§ DATA IN THIS EXERCISE

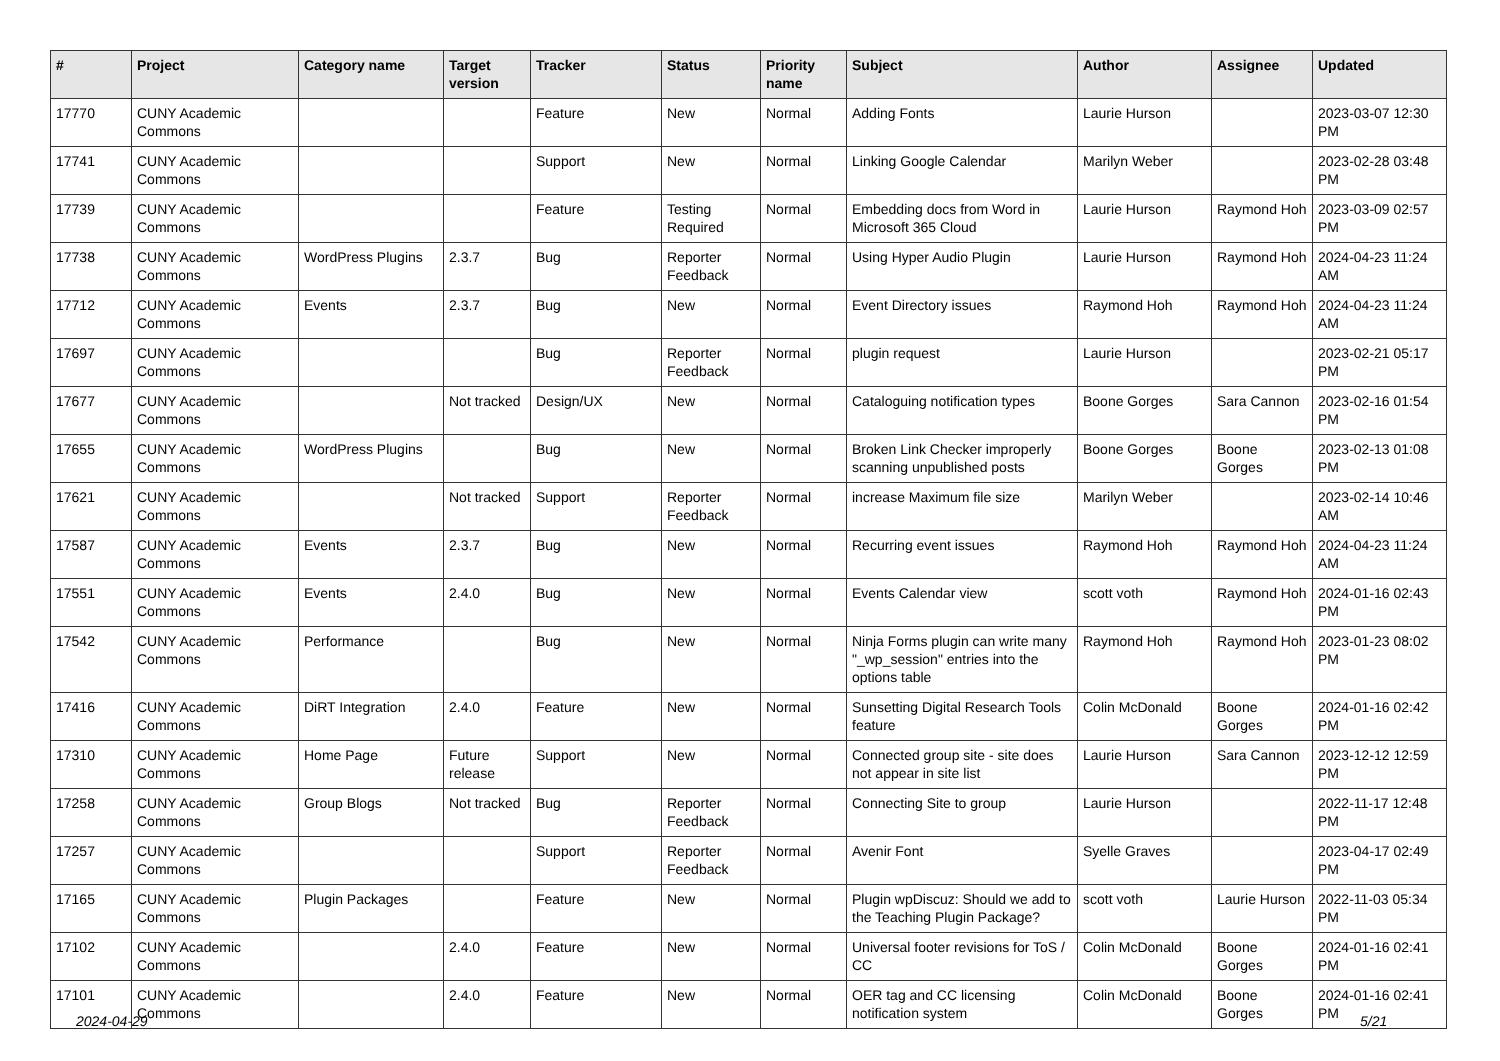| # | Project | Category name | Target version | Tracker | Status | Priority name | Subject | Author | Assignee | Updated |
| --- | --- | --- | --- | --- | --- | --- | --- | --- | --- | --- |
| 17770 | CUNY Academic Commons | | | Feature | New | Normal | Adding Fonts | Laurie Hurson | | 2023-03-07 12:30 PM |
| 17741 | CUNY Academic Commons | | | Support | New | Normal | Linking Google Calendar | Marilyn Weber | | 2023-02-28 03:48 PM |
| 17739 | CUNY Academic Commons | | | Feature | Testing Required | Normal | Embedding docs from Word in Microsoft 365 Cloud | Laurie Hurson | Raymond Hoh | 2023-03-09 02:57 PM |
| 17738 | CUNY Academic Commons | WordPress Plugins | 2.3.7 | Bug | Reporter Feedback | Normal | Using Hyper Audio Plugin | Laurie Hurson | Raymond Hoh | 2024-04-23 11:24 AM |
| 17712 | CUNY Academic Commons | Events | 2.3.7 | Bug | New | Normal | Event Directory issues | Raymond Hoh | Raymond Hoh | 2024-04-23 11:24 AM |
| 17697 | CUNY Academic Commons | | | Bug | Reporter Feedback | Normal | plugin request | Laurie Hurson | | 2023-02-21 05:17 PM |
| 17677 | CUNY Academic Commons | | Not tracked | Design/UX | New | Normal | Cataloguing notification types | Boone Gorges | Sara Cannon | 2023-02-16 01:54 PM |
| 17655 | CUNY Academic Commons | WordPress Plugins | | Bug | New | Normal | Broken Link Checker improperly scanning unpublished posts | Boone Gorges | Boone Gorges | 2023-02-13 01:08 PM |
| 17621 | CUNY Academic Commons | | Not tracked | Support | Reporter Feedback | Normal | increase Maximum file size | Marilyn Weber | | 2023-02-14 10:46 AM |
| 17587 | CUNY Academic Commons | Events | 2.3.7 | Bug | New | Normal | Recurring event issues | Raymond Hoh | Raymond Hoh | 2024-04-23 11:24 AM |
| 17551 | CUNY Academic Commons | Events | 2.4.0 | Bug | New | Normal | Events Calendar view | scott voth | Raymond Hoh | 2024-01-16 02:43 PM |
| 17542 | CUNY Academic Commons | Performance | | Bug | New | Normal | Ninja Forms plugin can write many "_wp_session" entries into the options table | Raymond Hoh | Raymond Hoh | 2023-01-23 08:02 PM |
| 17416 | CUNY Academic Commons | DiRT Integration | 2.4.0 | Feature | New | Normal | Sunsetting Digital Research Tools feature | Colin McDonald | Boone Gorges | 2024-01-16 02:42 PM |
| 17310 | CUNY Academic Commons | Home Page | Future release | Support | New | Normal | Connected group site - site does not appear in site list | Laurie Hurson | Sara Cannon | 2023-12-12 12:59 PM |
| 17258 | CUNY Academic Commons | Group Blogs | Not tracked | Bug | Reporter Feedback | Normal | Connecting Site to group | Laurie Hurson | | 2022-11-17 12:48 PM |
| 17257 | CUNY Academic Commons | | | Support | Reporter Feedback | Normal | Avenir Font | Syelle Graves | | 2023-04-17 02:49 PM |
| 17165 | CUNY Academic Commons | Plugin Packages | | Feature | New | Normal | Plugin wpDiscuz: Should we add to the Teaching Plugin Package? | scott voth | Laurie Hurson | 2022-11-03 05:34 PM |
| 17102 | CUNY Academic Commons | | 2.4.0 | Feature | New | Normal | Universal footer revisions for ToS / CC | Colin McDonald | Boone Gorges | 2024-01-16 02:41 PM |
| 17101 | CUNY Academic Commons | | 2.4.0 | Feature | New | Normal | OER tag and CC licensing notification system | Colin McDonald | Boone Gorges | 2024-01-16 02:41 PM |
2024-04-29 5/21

§ PROMPT
Please return every record above exactly, but leave out the pictures.

§ WRITTEN RESPONSE
| # | Project | Category name | Target version | Tracker | Status | Priority name | Subject | Author | Assignee | Updated |
| --- | --- | --- | --- | --- | --- | --- | --- | --- | --- | --- |
| 17770 | CUNY Academic Commons | | | Feature | New | Normal | Adding Fonts | Laurie Hurson | | 2023-03-07 12:30 PM |
| 17741 | CUNY Academic Commons | | | Support | New | Normal | Linking Google Calendar | Marilyn Weber | | 2023-02-28 03:48 PM |
| 17739 | CUNY Academic Commons | | | Feature | Testing Required | Normal | Embedding docs from Word in Microsoft 365 Cloud | Laurie Hurson | Raymond Hoh | 2023-03-09 02:57 PM |
| 17738 | CUNY Academic Commons | WordPress Plugins | 2.3.7 | Bug | Reporter Feedback | Normal | Using Hyper Audio Plugin | Laurie Hurson | Raymond Hoh | 2024-04-23 11:24 AM |
| 17712 | CUNY Academic Commons | Events | 2.3.7 | Bug | New | Normal | Event Directory issues | Raymond Hoh | Raymond Hoh | 2024-04-23 11:24 AM |
| 17697 | CUNY Academic Commons | | | Bug | Reporter Feedback | Normal | plugin request | Laurie Hurson | | 2023-02-21 05:17 PM |
| 17677 | CUNY Academic Commons | | Not tracked | Design/UX | New | Normal | Cataloguing notification types | Boone Gorges | Sara Cannon | 2023-02-16 01:54 PM |
| 17655 | CUNY Academic Commons | WordPress Plugins | | Bug | New | Normal | Broken Link Checker improperly scanning unpublished posts | Boone Gorges | Boone Gorges | 2023-02-13 01:08 PM |
| 17621 | CUNY Academic Commons | | Not tracked | Support | Reporter Feedback | Normal | increase Maximum file size | Marilyn Weber | | 2023-02-14 10:46 AM |
| 17587 | CUNY Academic Commons | Events | 2.3.7 | Bug | New | Normal | Recurring event issues | Raymond Hoh | Raymond Hoh | 2024-04-23 11:24 AM |
| 17551 | CUNY Academic Commons | Events | 2.4.0 | Bug | New | Normal | Events Calendar view | scott voth | Raymond Hoh | 2024-01-16 02:43 PM |
| 17542 | CUNY Academic Commons | Performance | | Bug | New | Normal | Ninja Forms plugin can write many "_wp_session" entries into the options table | Raymond Hoh | Raymond Hoh | 2023-01-23 08:02 PM |
| 17416 | CUNY Academic Commons | DiRT Integration | 2.4.0 | Feature | New | Normal | Sunsetting Digital Research Tools feature | Colin McDonald | Boone Gorges | 2024-01-16 02:42 PM |
| 17310 | CUNY Academic Commons | Home Page | Future release | Support | New | Normal | Connected group site - site does not appear in site list | Laurie Hurson | Sara Cannon | 2023-12-12 12:59 PM |
| 17258 | CUNY Academic Commons | Group Blogs | Not tracked | Bug | Reporter Feedback | Normal | Connecting Site to group | Laurie Hurson | | 2022-11-17 12:48 PM |
| 17257 | CUNY Academic Commons | | | Support | Reporter Feedback | Normal | Avenir Font | Syelle Graves | | 2023-04-17 02:49 PM |
| 17165 | CUNY Academic Commons | Plugin Packages | | Feature | New | Normal | Plugin wpDiscuz: Should we add to the Teaching Plugin Package? | scott voth | Laurie Hurson | 2022-11-03 05:34 PM |
| 17102 | CUNY Academic Commons | | 2.4.0 | Feature | New | Normal | Universal footer revisions for ToS / CC | Colin McDonald | Boone Gorges | 2024-01-16 02:41 PM |
| 17101 | CUNY Academic Commons | | 2.4.0 | Feature | New | Normal | OER tag and CC licensing notification system | Colin McDonald | Boone Gorges | 2024-01-16 02:41 PM |
2024-04-29 5/21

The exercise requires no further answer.